Выбрать главу

— Замолчи на секунду, милый, ты меня сбиваешь, — попросила, прислушиваясь.

Пёс, как всегда, понял меня в точности, и воцарилась полная тишина, нарушаемая лишь тихим плеском волн. После нескольких мгновений, что провела, приложив ухо к груди пострадавшего и за которые уже практически отчаялась хоть что-то услышать, почудился слабый стук. Или это моё воспалённое сознание выкидывает коленца, или человек действительно был ещё жив — третьего не дано.

"Что-то нужно делать, нельзя же просто так его оставить?" — пронеслась в голове мысль, и я принялась со всей силы надавливать парню на грудь. Ничего. От осознания собственной беспомощности хотелось плакать — я так устала от смертей, да и от жизни, впрочем, тоже. Неожиданно в памяти всплыли уроки сестринского дела, проводившиеся одно время в нашем приюте, где учили накладывать шины, лечить порезы и ссадины, проводить профилактику инфекционных заболеваний. На одном из занятий преподавательница — опытная медсестра с многолетним стажем — учила делать искусственное дыхание. Правда, запомнила я немного, но искренне надеялась, что даже таких крошечных знаний хватит, чтобы попытаться спасти человеку жизнь. Во всяком случае, если он умрёт, не смогу обвинять себя до конца жизни, что ничего не сделала, не попробовала.

Одной рукой подняла умирающему подбородок, а другой зажала ему нос. Как учили: два сильных вдоха в открытый рот и… ничего. Ещё раз и ещё я надавливала бедолаге на грудь, стараясь вернуть пострадавшему дыхание, вдохнуть жизнь. И когда уже казалось, что надежды — даже самой призрачной — не осталось, парень закашлялся и резко открыл глаза.

Огромные голубые глаза.

IX. Город и Лес

Опоясанный промзоной, словно кожаным ремнём, Город стоит уже целую вечность. Он стар, и всё его богатство — лишь память о прошлом.

Город сам по себе тих и спокоен. Он лишён рук и не в состоянии сбросить с себя надоедливых людей, одним движением. У Города нет ног — он не может сдвинуться с места, проклятый из века в век терпеть издевательства тех, кто обосновался на его теле, уродуя его и калеча, возомнив себя хозяевами. У него нет голоса, чтобы закричать на людей, заставить задуматься. Да и в силах ли услышать они хоть что-то, кроме собственных мыслей? Город сильно сомневается.
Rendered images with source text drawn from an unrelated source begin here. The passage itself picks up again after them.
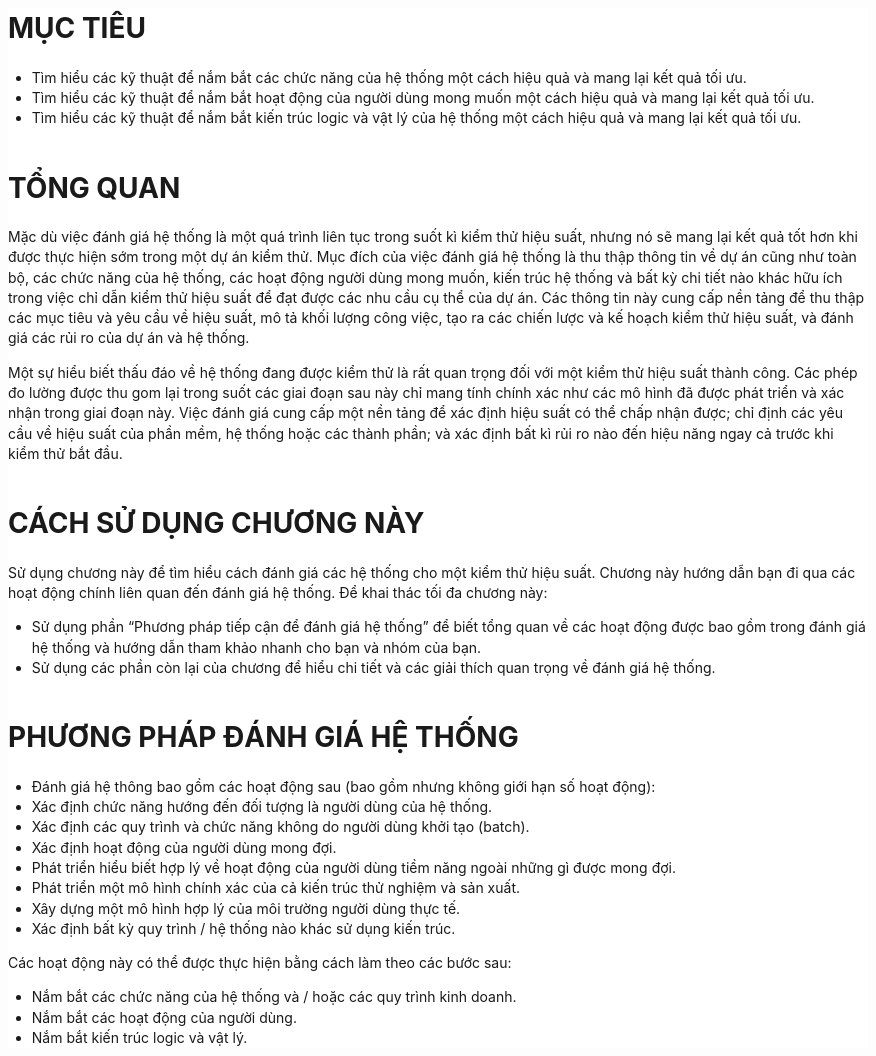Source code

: # MỤC TIÊU
* Tìm hiểu các kỹ thuật để nắm bắt các chức năng của hệ thống một cách hiệu quả và mang lại kết quả tối ưu.
* Tìm hiểu các kỹ thuật để nắm bắt hoạt động của người dùng mong muốn một cách hiệu quả và mang lại kết quả tối ưu.
* Tìm hiểu các kỹ thuật để nắm bắt kiến trúc logic và vật lý của hệ thống một cách hiệu quả và mang lại kết quả tối ưu.

# TỔNG QUAN
Mặc dù việc đánh giá hệ thống là một quá trình liên tục trong suốt kì kiểm thử hiệu suất, nhưng nó sẽ mang lại kết quả tốt hơn khi được thực hiện sớm trong một dự án kiểm thử. Mục đích của việc đánh giá hệ thống là thu thập thông tin về dự án cũng như toàn bộ,  các chức năng của hệ thống, các hoạt động người dùng mong muốn, kiến trúc hệ thống và bất kỳ chi tiết nào khác hữu ích trong việc chỉ dẫn kiểm thử hiệu suất để đạt được các nhu cầu cụ thể của dự án. Các thông tin này cung cấp nền tảng để thu thập các mục tiêu và yêu cầu về hiệu suất,  mô tả khối lượng công việc, tạo ra các chiến lược và kế hoạch kiểm thử hiệu suất, và đánh giá các rủi ro của dự án và hệ thống.

Một sự hiểu biết thấu đáo về hệ thống đang được kiểm thử là rất quan trọng đối với một kiểm thử hiệu suất thành công. Các phép đo lường được thu gom lại trong suốt các giai đoạn sau này chỉ mang tính chính xác như các mô hình đã được phát triển và xác nhận trong giai đoạn này. Việc đánh giá cung cấp một nền tảng để xác định hiệu suất có thể chấp nhận được; chỉ định các yêu cầu về hiệu suất của phần mềm, hệ thống hoặc các thành phần; và xác định bất kì rủi ro nào đến hiệu năng ngay cả trước khi kiểm thử bắt đầu.

# CÁCH SỬ DỤNG CHƯƠNG NÀY
Sử dụng chương này để tìm hiểu cách đánh giá các hệ thống cho một kiểm thử hiệu suất. Chương này hướng dẫn bạn đi qua các hoạt động chính liên quan đến đánh giá hệ thống. Để khai thác tối đa chương này:
- Sử dụng phần “Phương pháp tiếp cận để đánh giá hệ thống” để biết tổng quan về các hoạt động được bao gồm trong đánh giá hệ thống và hướng dẫn tham khảo nhanh cho bạn và nhóm của bạn.
- Sử dụng các phần còn lại của chương để hiểu chi tiết và các giải thích quan trọng về đánh giá hệ thống.

# PHƯƠNG PHÁP ĐÁNH GIÁ HỆ THỐNG
* Đánh giá hệ thông bao gồm các hoạt động sau (bao gồm nhưng không giới hạn số hoạt động):
* Xác định chức năng hướng đến đối tượng là người dùng của hệ thống.
* Xác định các quy trình và chức năng không do người dùng khởi tạo (batch).
* Xác định hoạt động của người dùng mong đợi.
* Phát triển hiểu biết hợp lý về hoạt động của người dùng tiềm năng ngoài những gì được mong đợi.
* Phát triển một mô hình chính xác của cả kiến trúc thử nghiệm và sản xuất.
* Xây dựng một mô hình hợp lý của môi trường người dùng thực tế.
* Xác định bất kỳ quy trình / hệ thống nào khác sử dụng kiến trúc.

Các hoạt động này có thể được thực hiện bằng cách làm theo các bước sau:
* Nắm bắt các chức năng của hệ thống và / hoặc các quy trình kinh doanh.
* Nắm bắt các hoạt động của người dùng.
* Nắm bắt kiến trúc logic và vật lý.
А сейчас он разрушен, опустошен, но ещё отчего-то жив. Как будто сердце Города, погребённое под завалами катастрофы, никак не может перестать биться.

* * *

Он не может вспомнить, как впервые осознал себя. Как почувствовал, что в нем зарождается жизнь. Наверное, это случилось в тот момент, когда его границу, тогда еще бледную, чуть различимую, переступил первый человек.

И закипела, запенилась жизнь! Людей с каждым днем становилось все больше — они наполнили собой каждый метр пространства, отстраивая свой будущий дом с нуля. С утра до ночи в ближайшем Лесу, что граничил с Городом, слышался стук топоров, визг пил и печальная песнь умирающих каждый день деревьев.

Лес плакал смоляными слезами, умолял оставить его в покое, не причинять боли, но люди ничего не слышали. А даже если бы и услышали, то вряд ли смогли остановиться — цель была так близка. И если для её осуществления нужно вырубить тысячу деревьев, уничтожив этим Лес окончательно, что же — так тому и быть.

Прошли годы, нанизанные на нитку времени, они превратились в столетия, а Город чувствовал себя таким же молодым. Лес затянул свои раны, взрастив новых сыновей. Прогресс, шагая по планете, подарил ему долгожданный покой — давно уже не было причин вырубать деревья.

Всё ещё оставаясь соседями, они часто переговаривались. Город жаловался на эгоизм своих жителей, которые не хотят замечать, как уродуют его некогда прекрасную архитектуру, отравляют воздух, загрязняют реку, что мирно течёт по его венам, словно кровь, уже многие сотни лет. А Лес, спокойный и мудрый, видевший смерть своих детей и переживший это, лишь печально шелестел листвой.

Но однажды что-то изменилось. Лес заполнили люди. Их голоса, такие юные и веселые, звучали вокруг, сливаясь в мелодию — мелодию молодости и красоты. Вначале Лес не придал большого значения тому, что произошло — до этого момента отдохнуть под тенью его деревьев часто приходили люди, когда поодиночке, когда целыми семьями. Но обычно с наступлением темноты все крики и песни смолкали, оставляя Лес лишь в компании животных и птиц. Однако эти гости не спешили возвращаться туда, откуда пришли, сделав в скорости Лес своим единственным домом, как будто только, так и должно быть.